In early 1975, approximately a year after the first oil shock hit the world, Hyundai Group Chairman Chung Ju-yung announced his conglomerate’s advance into the Middle East. “Global money is flowing into the Middle East, a source of oil. The Middle East is not only the cause of the global recession but also the answer to overcoming it. This is the very reason we have to go to the Middle East,” he said. In his autobiography, he wrote, “Behind Hyundai’s rise as Korea’s largest business was its advance into the Middle East.”

Teheran Road in Seoul’s southern district of Gangnam symbolizes Korea`s previous business boom in the Middle East. In June 1977, Samneung Road was renamed Teheran Road in commemoration of the Iranian capital mayor`s visit to Seoul. The Middle East boom started with Korean companies building roads and harbors but started to fade in the mid-1980s due to falling oil prices, rising emerging markets such as China and Southeast Asia, and the outbreak of the Persian Gulf War. In the 21st century, oil prices skyrocketed again to give Mideast countries hundreds of billions in oil money. Under these circumstances, Korean companies began entering the Middle East again.

The U.K.-based Financial Times said Korean companies last year won 36 billion dollars worth of construction projects in the Middle East, or one quarter of the region’s total and more than 15 times Korea’s 2003 figure of 2.3 billion dollars. While the daily has often criticized Korea in exaggerating the country’s economic woes, it reported on Korean business success in the Middle East in emphasizing the country`s landing of a huge order to build nuclear power plants in the United Arab Emirates. The Times said Korea is enjoying a second Mideast boom following that of the 1970s.
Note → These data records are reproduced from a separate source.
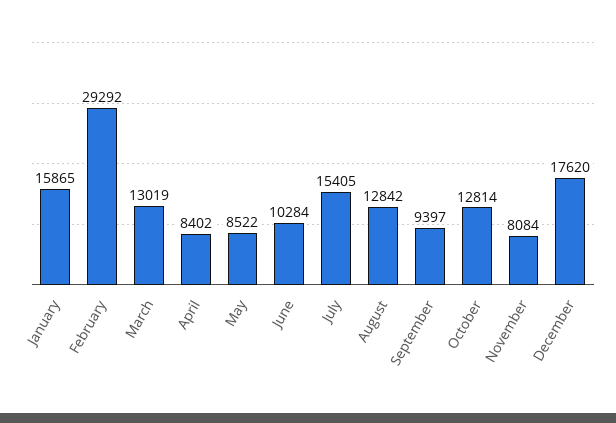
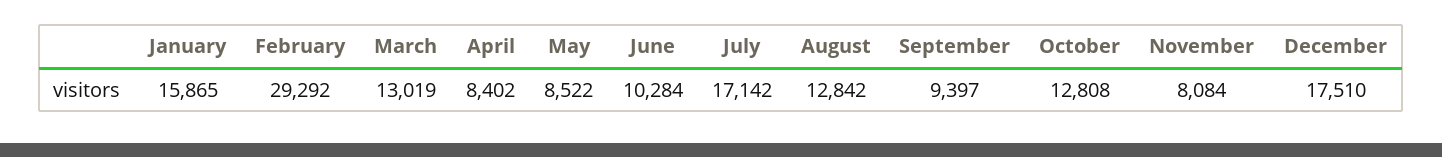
  {
    "January": 15865,
    "February": 29292,
    "March": 13019,
    "April": 8402,
    "May": 8522,
    "June": 10284,
-   "July": 15405,
+   "July": 17142,
    "August": 12842,
    "September": 9397,
-   "October": 12814,
+   "October": 12808,
    "November": 8084,
-   "December": 17620
+   "December": 17510
  }

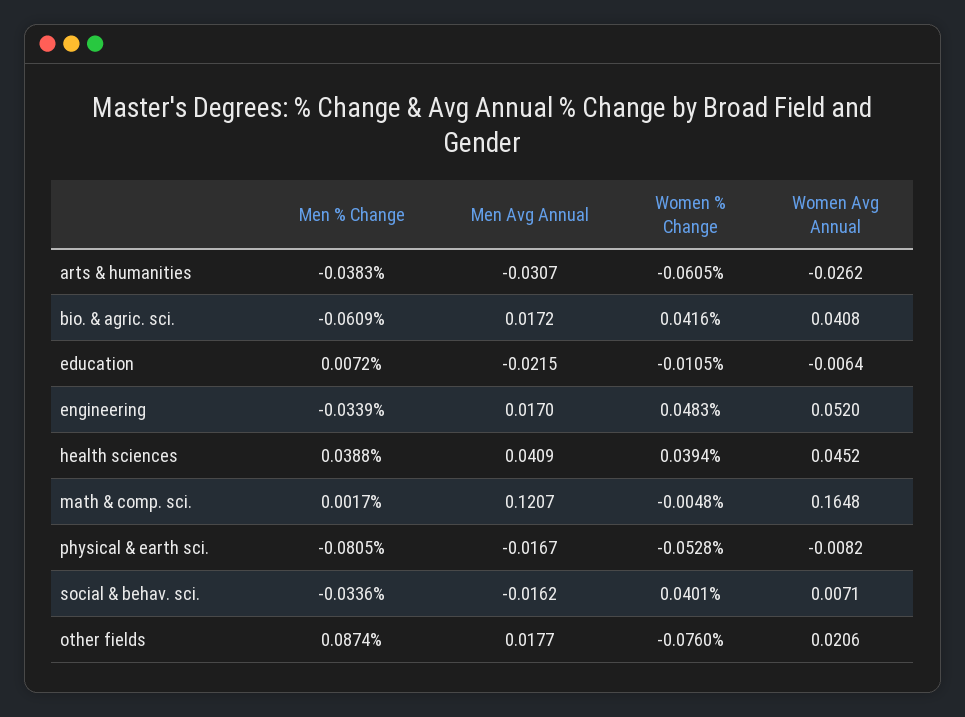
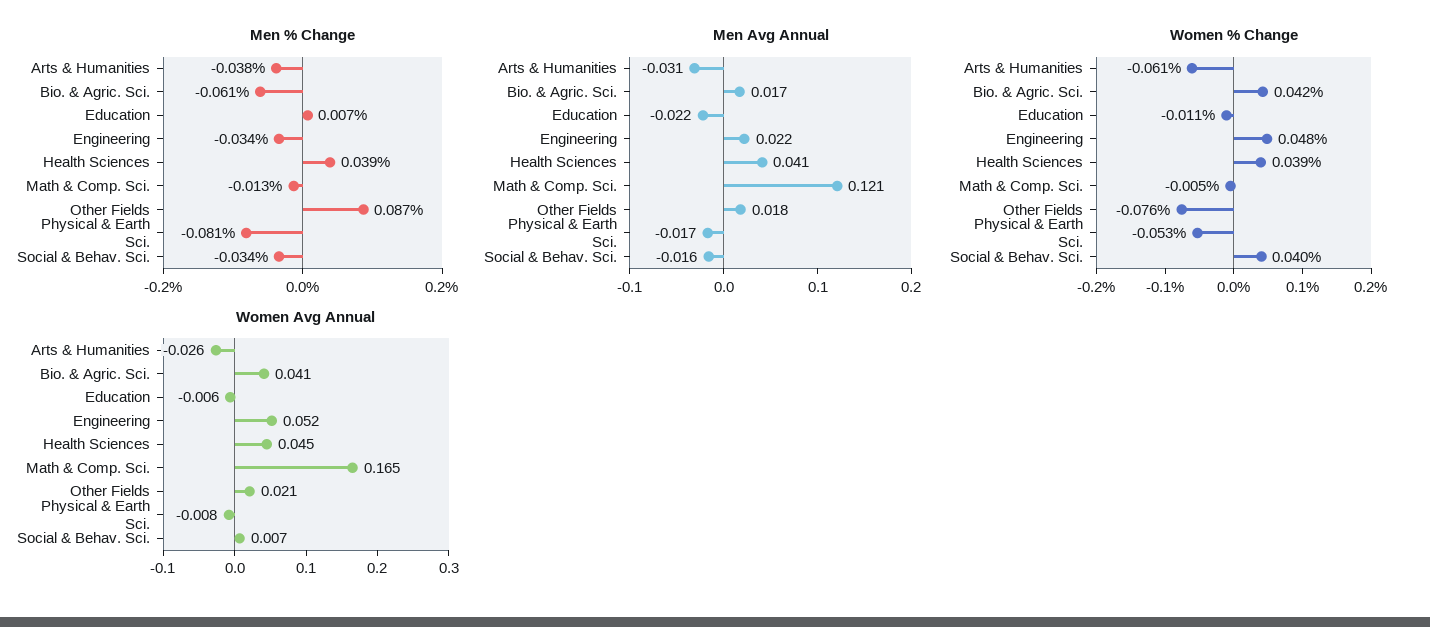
  {
    "Men % Change": {
      "arts & humanities": -0.0383,
      "bio. & agric. sci.": -0.0609,
      "education": 0.0072,
      "engineering": -0.0339,
      "health sciences": 0.0388,
-     "math & comp. sci.": 0.0017,
+     "math & comp. sci.": -0.013,
      "physical & earth sci.": -0.0805,
      "social & behav. sci.": -0.0336,
      "other fields": 0.0874
    },
    "Men Avg Annual": {
      "arts & humanities": -0.0307,
      "bio. & agric. sci.": 0.0172,
      "education": -0.0215,
-     "engineering": 0.017,
+     "engineering": 0.022,
      "health sciences": 0.0409,
      "math & comp. sci.": 0.1207,
      "physical & earth sci.": -0.0167,
      "social & behav. sci.": -0.0162,
      "other fields": 0.0177
    },
    "Women % Change": {
      "arts & humanities": -0.0605,
      "bio. & agric. sci.": 0.0416,
      "education": -0.0105,
      "engineering": 0.0483,
      "health sciences": 0.0394,
      "math & comp. sci.": -0.0048,
      "physical & earth sci.": -0.0528,
      "social & behav. sci.": 0.0401,
      "other fields": -0.076
    },
    "Women Avg Annual": {
      "arts & humanities": -0.0262,
      "bio. & agric. sci.": 0.0408,
      "education": -0.0064,
      "engineering": 0.052,
      "health sciences": 0.0452,
      "math & comp. sci.": 0.1648,
      "physical & earth sci.": -0.0082,
      "social & behav. sci.": 0.0071,
      "other fields": 0.0206
    }
  }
The search for a buyer for Hyundai Engineering and Construction, the group’s pioneer in the first Middle East boom, is underway. Korea Exchange Bank is expected to find a managing underwriter for the builder early this month. The bidding will likely be led by Hyundai Heavy Industries and the Hyundai-Kia Automotive Group. Amid the second Middle East boom, whether the value of the Hyundai Group will rise is drawing interest. No matter who buys it, Hyundai Engineering and Construction will attract attention should it spearhead another Korean advance into the Middle East.